In July 2003 he participated in the Commonwealth Games Queen's Jubilee Baton Relay Race. Five weeks later Miles then set off on the massive "Around the World in Eighty Ways" project. This was a 93-day 38,000 mile circumnavigation of the entire world, accompanied by two disabled friends, using over 80 challenging forms of transport, promoting the untapped potential of people with disabilities. These included swimming 11 miles under the Red Sea, hot air ballooning over the Nevada Desert and setting the lap record for a blind driver at the Malaysian Grand Prix Circuit, racing a 200kph Lotus.
On returning to Britain, he was voted as BBC Radio 5 Live's "Alternative Sports personality of the Year", featured in the latest edition of Debrett's "People of Today", and presented with an Honorary "Master of the University" award by Derby University, in recognition of his remarkable achievements in endurance events and his major contribution to charity.
He is a recent recipient of the Rotary International Paul Harris Award.
Miles set another world first in August, becoming the first blind person to fly the English Channel in a microlight. He has also just set a new British high-altitude record, climbing to 15,500 feet in sub-zero, open cockpit conditions.
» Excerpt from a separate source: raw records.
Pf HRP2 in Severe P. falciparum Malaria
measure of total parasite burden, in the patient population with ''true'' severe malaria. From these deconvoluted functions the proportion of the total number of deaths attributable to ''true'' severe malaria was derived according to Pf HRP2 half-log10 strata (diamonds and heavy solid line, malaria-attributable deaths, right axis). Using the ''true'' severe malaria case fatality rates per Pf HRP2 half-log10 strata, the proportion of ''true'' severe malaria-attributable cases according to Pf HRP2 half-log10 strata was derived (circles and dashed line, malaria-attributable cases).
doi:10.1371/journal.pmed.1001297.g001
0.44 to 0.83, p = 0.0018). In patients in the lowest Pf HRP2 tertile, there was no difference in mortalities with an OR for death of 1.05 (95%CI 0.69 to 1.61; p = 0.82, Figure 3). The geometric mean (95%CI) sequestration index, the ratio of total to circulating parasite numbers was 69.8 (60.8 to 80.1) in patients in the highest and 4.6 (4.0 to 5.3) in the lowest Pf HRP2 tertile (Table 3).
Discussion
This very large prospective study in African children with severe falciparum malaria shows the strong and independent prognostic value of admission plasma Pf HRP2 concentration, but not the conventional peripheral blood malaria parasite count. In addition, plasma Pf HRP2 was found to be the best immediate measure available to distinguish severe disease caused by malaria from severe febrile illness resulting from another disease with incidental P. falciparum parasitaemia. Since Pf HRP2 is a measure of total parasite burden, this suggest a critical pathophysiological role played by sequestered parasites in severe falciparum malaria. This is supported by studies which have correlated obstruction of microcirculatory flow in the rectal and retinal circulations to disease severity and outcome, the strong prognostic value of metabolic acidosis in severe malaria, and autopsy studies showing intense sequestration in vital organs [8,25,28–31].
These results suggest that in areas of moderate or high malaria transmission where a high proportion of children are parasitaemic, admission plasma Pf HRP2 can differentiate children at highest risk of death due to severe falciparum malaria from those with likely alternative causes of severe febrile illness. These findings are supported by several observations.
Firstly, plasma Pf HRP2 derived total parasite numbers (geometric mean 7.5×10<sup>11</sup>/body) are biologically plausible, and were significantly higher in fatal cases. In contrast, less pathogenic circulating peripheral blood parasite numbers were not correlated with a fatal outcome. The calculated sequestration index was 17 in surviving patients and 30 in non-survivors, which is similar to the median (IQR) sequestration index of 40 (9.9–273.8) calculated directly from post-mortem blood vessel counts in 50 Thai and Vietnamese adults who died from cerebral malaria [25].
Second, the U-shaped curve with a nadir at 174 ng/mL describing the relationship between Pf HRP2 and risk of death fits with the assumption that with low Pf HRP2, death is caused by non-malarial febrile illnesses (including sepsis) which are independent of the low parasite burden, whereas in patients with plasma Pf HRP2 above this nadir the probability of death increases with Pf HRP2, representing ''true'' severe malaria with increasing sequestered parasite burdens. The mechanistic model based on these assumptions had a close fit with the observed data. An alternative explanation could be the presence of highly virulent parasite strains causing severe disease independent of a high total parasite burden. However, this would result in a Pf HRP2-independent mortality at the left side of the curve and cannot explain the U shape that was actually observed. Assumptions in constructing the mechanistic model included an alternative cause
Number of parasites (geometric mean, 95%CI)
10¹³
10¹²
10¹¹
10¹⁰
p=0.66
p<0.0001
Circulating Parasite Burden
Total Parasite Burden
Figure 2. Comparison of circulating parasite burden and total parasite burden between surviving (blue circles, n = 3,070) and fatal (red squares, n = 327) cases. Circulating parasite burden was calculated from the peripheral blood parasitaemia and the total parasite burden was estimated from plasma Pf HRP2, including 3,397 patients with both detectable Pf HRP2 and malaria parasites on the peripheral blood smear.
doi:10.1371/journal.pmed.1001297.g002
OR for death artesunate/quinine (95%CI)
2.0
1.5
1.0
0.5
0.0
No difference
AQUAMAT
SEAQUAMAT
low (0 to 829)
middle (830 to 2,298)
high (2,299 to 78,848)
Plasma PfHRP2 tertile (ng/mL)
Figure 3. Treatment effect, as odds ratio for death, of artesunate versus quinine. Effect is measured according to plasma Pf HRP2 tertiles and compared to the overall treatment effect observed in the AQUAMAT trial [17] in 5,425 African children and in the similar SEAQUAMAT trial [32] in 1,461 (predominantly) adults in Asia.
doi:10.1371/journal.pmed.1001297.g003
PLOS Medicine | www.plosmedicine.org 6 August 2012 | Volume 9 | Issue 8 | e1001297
In July he plans to embark on a 35-day, 12,500 miles world record attempt, flying a microlight from London to Sydney, Australia with Storm Smith, a highly experienced and accomplished microlight pilot, relying on speech-output from his flight instruments.
Miles' past accomplishments also include Grade 5 Zambesi white water rafting, tandem cycling marathons, abseiling, Scottish Grade 3 technical ice climbing, hot-air ballooning, water skiing, the 1998 London Marathon, para-sailing and 40 sky-diving jumps.